The first photograph of Viktor Kopasz that I can remember is the photograph of a celery on the cover of the revue Souvislosti. With view to the selection of photographs that Viktor chose for this exhibition, I decided to target my short text on photographs of vegetables.
Everyone who has ever come in contact with the history of photography in any way must have come across the perfectly spotlit black-and-white photograph of peppers by the American photographer Edward Weston from the turn of the 1920s. Although there were many attempts to interpret this photograph and to find associations with many different forms (often with sexual undetones), Weston was only interested in capturing the fascinating form and texture of peppers.
In 1972 John Baldessari published a book called „Choosing: Green Beans“. In the foreword he explains the rules of a game in which people were asked to choose only one bean pod while the author did not influence the criteria of their choice in any way. This resulted in a series of photographs with three green bean pods and a finger pointing at one of them. Baldessari uses this method to show the arbitrariness of the choice of the depicted object.

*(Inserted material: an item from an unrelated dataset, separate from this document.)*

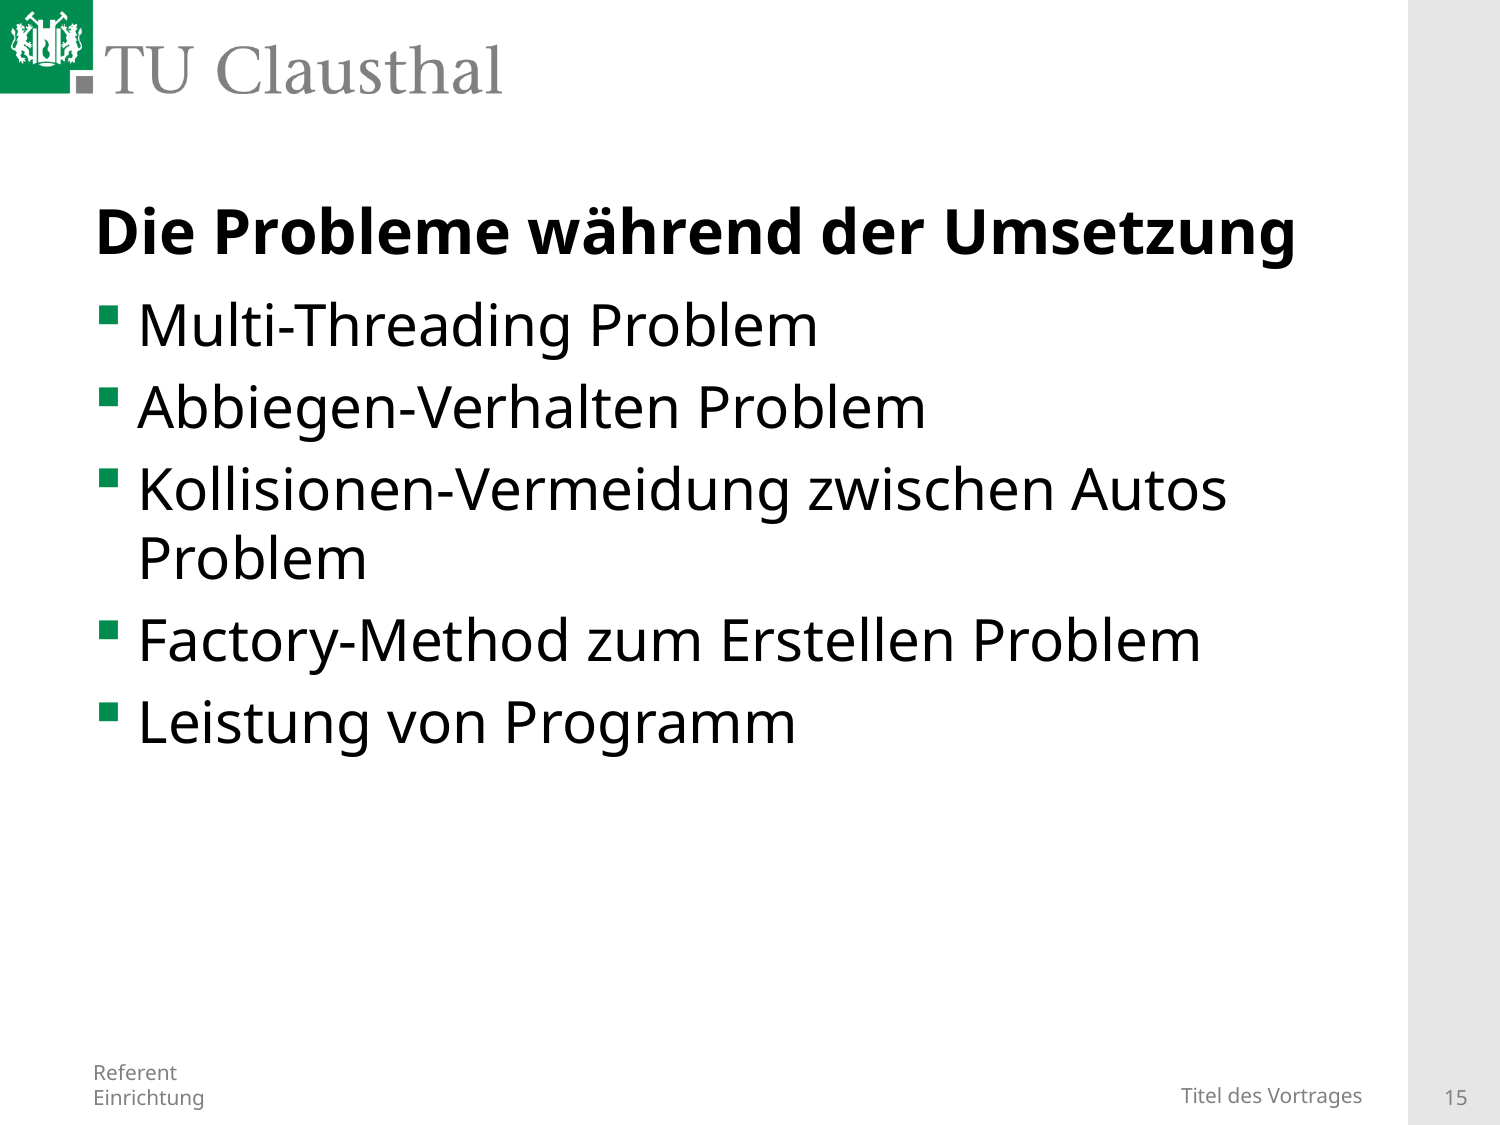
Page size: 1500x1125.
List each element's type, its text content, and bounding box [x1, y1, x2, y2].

What makes the vegetable of Victor Kopasz specific? Regardless of the neutral white background, which he used the same as Baldessari did, Kopasz´s vegetable creates a space for many other images, reminiscences and associations – the criteria of choice not being accidental. At the same time we cannot say that in this case we are witnesses of a mere photographic estetisation of nature (as in the case of the famous pepper by Edward Weston). The determining factor for Kopasz´s vegetable – the same as for his book – is the fact that it is „home-made“, has its own history and is linked to a specific place. It contains excess pressure which sends out a more significant message than the chosen method of photographic treatment.